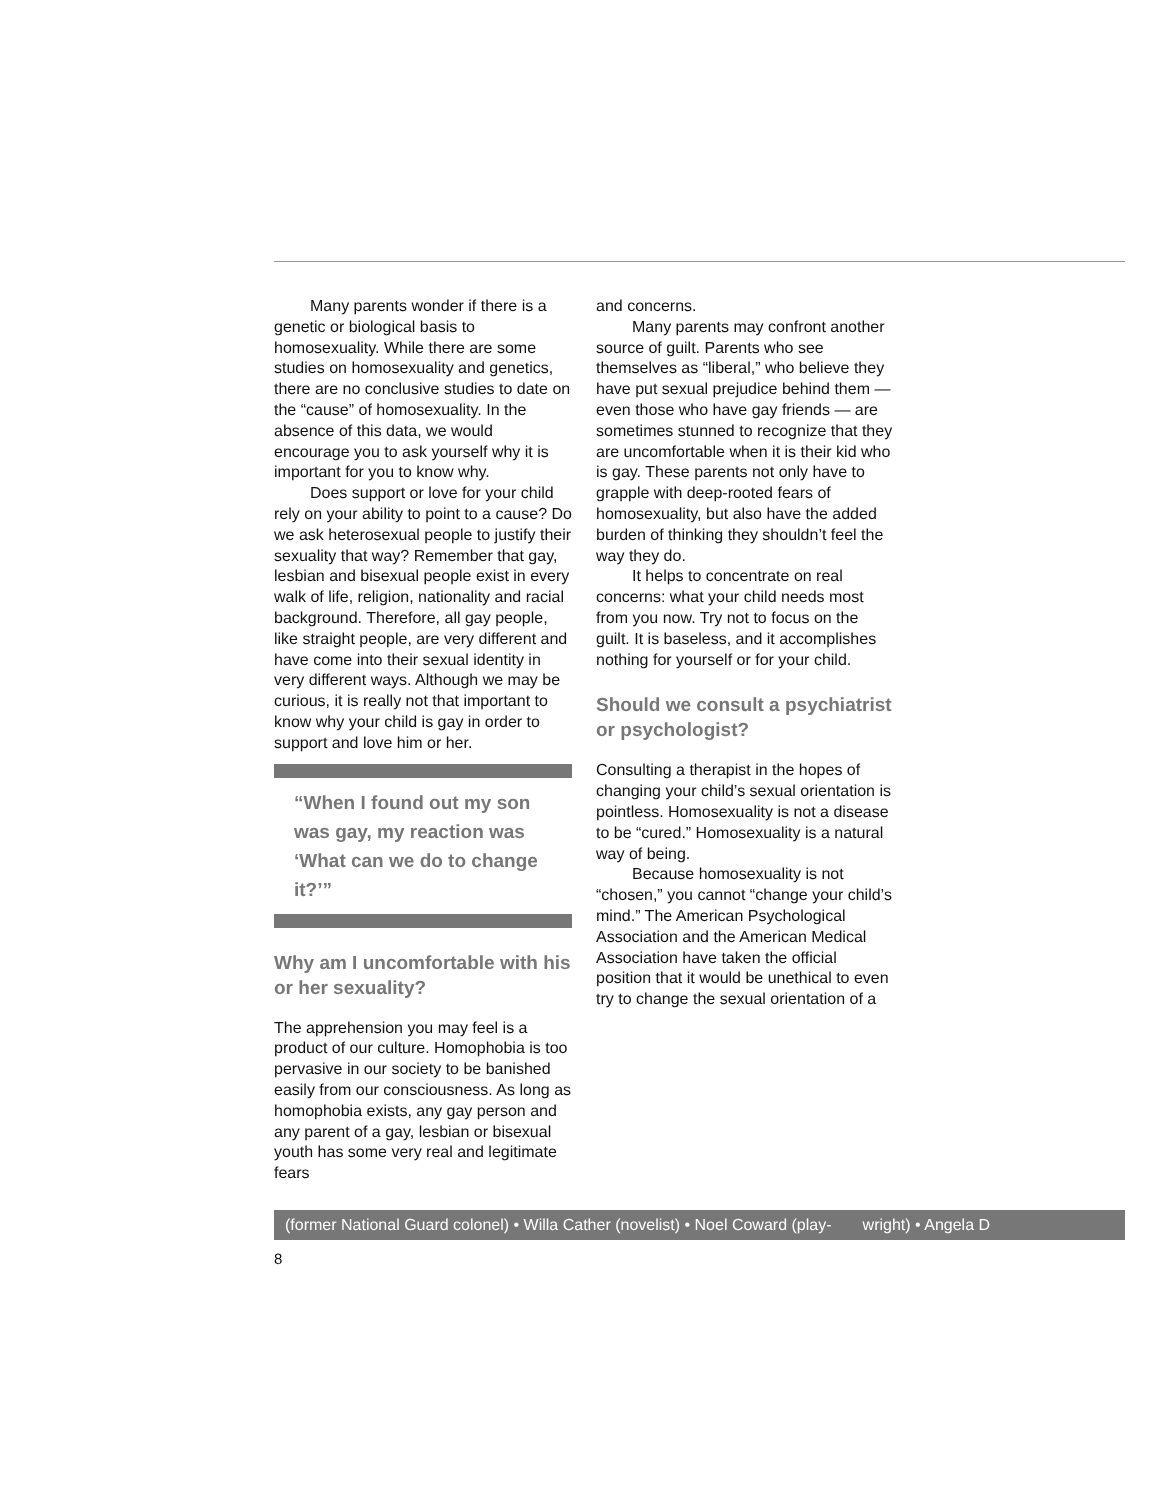Many parents wonder if there is a genetic or biological basis to homosexuality. While there are some studies on homosexuality and genetics, there are no conclusive studies to date on the “cause” of homosexuality. In the absence of this data, we would encourage you to ask yourself why it is important for you to know why.
Does support or love for your child rely on your ability to point to a cause? Do we ask heterosexual people to justify their sexuality that way? Remember that gay, lesbian and bisexual people exist in every walk of life, religion, nationality and racial background. Therefore, all gay people, like straight people, are very different and have come into their sexual identity in very different ways. Although we may be curious, it is really not that important to know why your child is gay in order to support and love him or her.
“When I found out my son was gay, my reaction was ‘What can we do to change it?’”
Why am I uncomfortable with his or her sexuality?
The apprehension you may feel is a product of our culture. Homophobia is too pervasive in our society to be banished easily from our consciousness. As long as homophobia exists, any gay person and any parent of a gay, lesbian or bisexual youth has some very real and legitimate fears
and concerns.
Many parents may confront another source of guilt. Parents who see themselves as “liberal,” who believe they have put sexual prejudice behind them — even those who have gay friends — are sometimes stunned to recognize that they are uncomfortable when it is their kid who is gay. These parents not only have to grapple with deep-rooted fears of homosexuality, but also have the added burden of thinking they shouldn’t feel the way they do.
It helps to concentrate on real concerns: what your child needs most from you now. Try not to focus on the guilt. It is baseless, and it accomplishes nothing for yourself or for your child.
Should we consult a psychiatrist or psychologist?
Consulting a therapist in the hopes of changing your child’s sexual orientation is pointless. Homosexuality is not a disease to be “cured.” Homosexuality is a natural way of being.
Because homosexuality is not “chosen,” you cannot “change your child’s mind.” The American Psychological Association and the American Medical Association have taken the official position that it would be unethical to even try to change the sexual orientation of a
(former National Guard colonel) • Willa Cather (novelist) • Noel Coward (play- wright) • Angela D
8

┄┄┄┄┄┄┄┄┄┄┄┄┄┄┄┄┄┄┄┄

The listing above is to be written out again exactly, with its pictures omitted.

Many parents wonder if there is a genetic or biological basis to homosexuality. While there are some studies on homosexuality and genetics, there are no conclusive studies to date on the “cause” of homosexuality. In the absence of this data, we would encourage you to ask yourself why it is important for you to know why.
Does support or love for your child rely on your ability to point to a cause? Do we ask heterosexual people to justify their sexuality that way? Remember that gay, lesbian and bisexual people exist in every walk of life, religion, nationality and racial background. Therefore, all gay people, like straight people, are very different and have come into their sexual identity in very different ways. Although we may be curious, it is really not that important to know why your child is gay in order to support and love him or her.
“When I found out my son was gay, my reaction was ‘What can we do to change it?’”
Why am I uncomfortable with his or her sexuality?
The apprehension you may feel is a product of our culture. Homophobia is too pervasive in our society to be banished easily from our consciousness. As long as homophobia exists, any gay person and any parent of a gay, lesbian or bisexual youth has some very real and legitimate fears
and concerns.
Many parents may confront another source of guilt. Parents who see themselves as “liberal,” who believe they have put sexual prejudice behind them — even those who have gay friends — are sometimes stunned to recognize that they are uncomfortable when it is their kid who is gay. These parents not only have to grapple with deep-rooted fears of homosexuality, but also have the added burden of thinking they shouldn’t feel the way they do.
It helps to concentrate on real concerns: what your child needs most from you now. Try not to focus on the guilt. It is baseless, and it accomplishes nothing for yourself or for your child.
Should we consult a psychiatrist or psychologist?
Consulting a therapist in the hopes of changing your child’s sexual orientation is pointless. Homosexuality is not a disease to be “cured.” Homosexuality is a natural way of being.
Because homosexuality is not “chosen,” you cannot “change your child’s mind.” The American Psychological Association and the American Medical Association have taken the official position that it would be unethical to even try to change the sexual orientation of a
(former National Guard colonel) • Willa Cather (novelist) • Noel Coward (play- wright) • Angela D
8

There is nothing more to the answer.